### Work to be completed
Your copy should match the records below exactly, except for the pictures.

### Data extracts
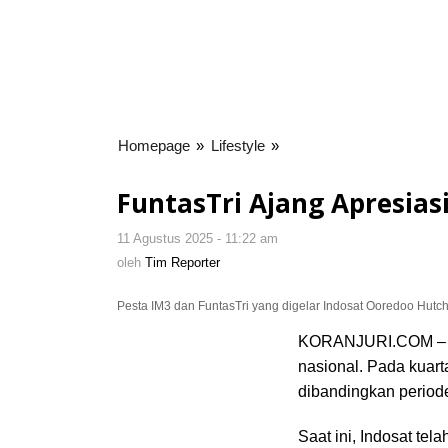
Homepage
»
Lifestyle
»
FuntasTri
Ajang
Apresiasi
FuntasTri Ajang Apresiasi
Indosat
ke
11 Agustus 2025 - 11:22 am
oleh
Mitra
Tim
oleh
Tim Reporter
Outlet
Reporter
Pesta IM3 dan FuntasTri yang digelar Indosat Ooredoo Hutchis
KORANJURI.COM – Bal
nasional. Pada kuart
dibandingkan periode
Saat ini, Indosat te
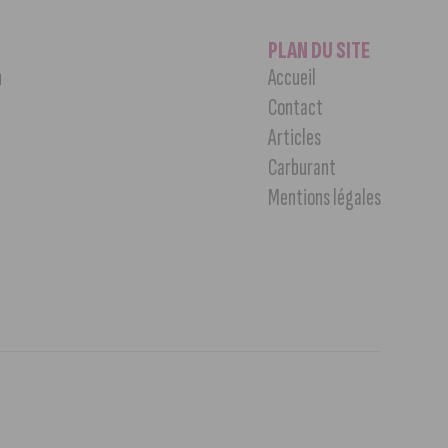
PLAN DU SITE
n
Accueil
Contact
Articles
Carburant
Mentions légales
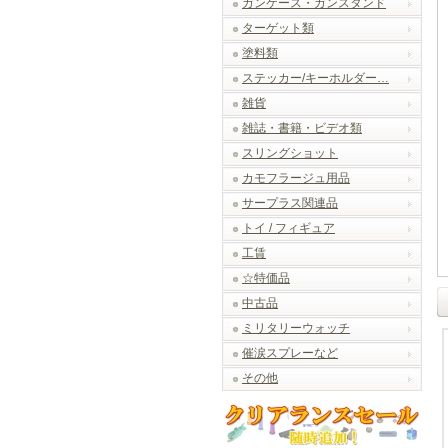
ガンケース・ガンスタンド
ターゲット類
塗料類
ステッカー/キーホルダー…
雑貨
雑誌・書籍・ビデオ類
スリングショット
カモフラージュ用品
サープラス関連品
トイ / フィギュア
工賃
☆特価品
中古品
ミリタリーウォッチ
催涙スプレーなど
その他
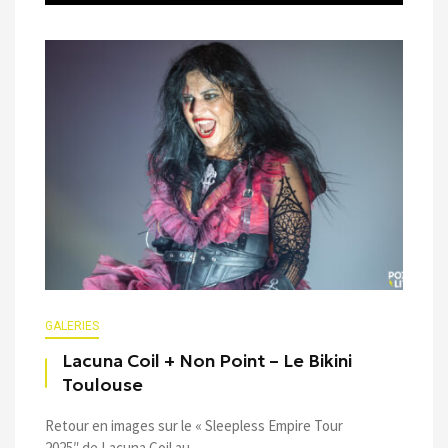
GALERIES
Lacuna Coil + Non Point – Le Bikini
Toulouse
Retour en images sur le « Sleepless Empire Tour
2025″ de Lacuna Coil au ...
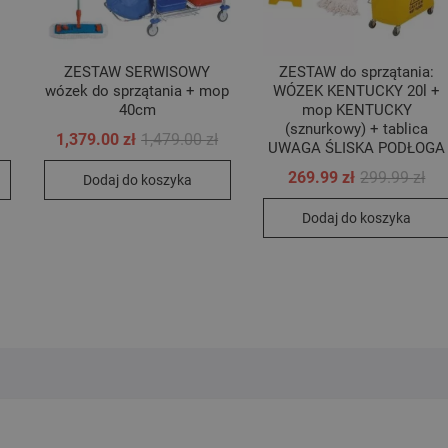
ZESTAW SERWISOWY
ZESTAW do sprzątania:
wózek do sprzątania + mop
WÓZEK KENTUCKY 20l +
40cm
mop KENTUCKY
(sznurkowy) + tablica
erwotna
tualna
Pierwotna
Aktualna
1,379.00
zł
1,479.00
zł
UWAGA ŚLISKA PODŁOGA
ena
ena
cena
cena
nosiła:
nosi:
wynosiła:
wynosi:
Pie
Akt
269.99
zł
299.99
zł
Dodaj do koszyka
9.00 zł.
9.00 zł.
1,479.00 zł.
1,379.00 zł.
ce
ce
wyn
wyn
Dodaj do koszyka
299
269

### Answer to this exercise
Homepage
»
Lifestyle
»
FuntasTri
Ajang
Apresiasi
FuntasTri Ajang Apresiasi
Indosat
ke
11 Agustus 2025 - 11:22 am
oleh
Mitra
Tim
oleh
Tim Reporter
Outlet
Reporter
Pesta IM3 dan FuntasTri yang digelar Indosat Ooredoo Hutchis
KORANJURI.COM – Bal
nasional. Pada kuart
dibandingkan periode
Saat ini, Indosat te
PLAN DU SITE
n
Accueil
Contact
Articles
Carburant
Mentions légales
ガンケース・ガンスタンド
ターゲット類
塗料類
ステッカー/キーホルダー…
雑貨
雑誌・書籍・ビデオ類
スリングショット
カモフラージュ用品
サープラス関連品
トイ / フィギュア
工賃
☆特価品
中古品
ミリタリーウォッチ
催涙スプレーなど
その他
GALERIES
Lacuna Coil + Non Point – Le Bikini
Toulouse
Retour en images sur le « Sleepless Empire Tour
2025″ de Lacuna Coil au ...
ZESTAW SERWISOWY
ZESTAW do sprzątania:
wózek do sprzątania + mop
WÓZEK KENTUCKY 20l +
40cm
mop KENTUCKY
(sznurkowy) + tablica
erwotna
tualna
Pierwotna
Aktualna
1,379.00
zł
1,479.00
zł
UWAGA ŚLISKA PODŁOGA
ena
ena
cena
cena
nosiła:
nosi:
wynosiła:
wynosi:
Pie
Akt
269.99
zł
299.99
zł
Dodaj do koszyka
9.00 zł.
9.00 zł.
1,479.00 zł.
1,379.00 zł.
ce
ce
wyn
wyn
Dodaj do koszyka
299
269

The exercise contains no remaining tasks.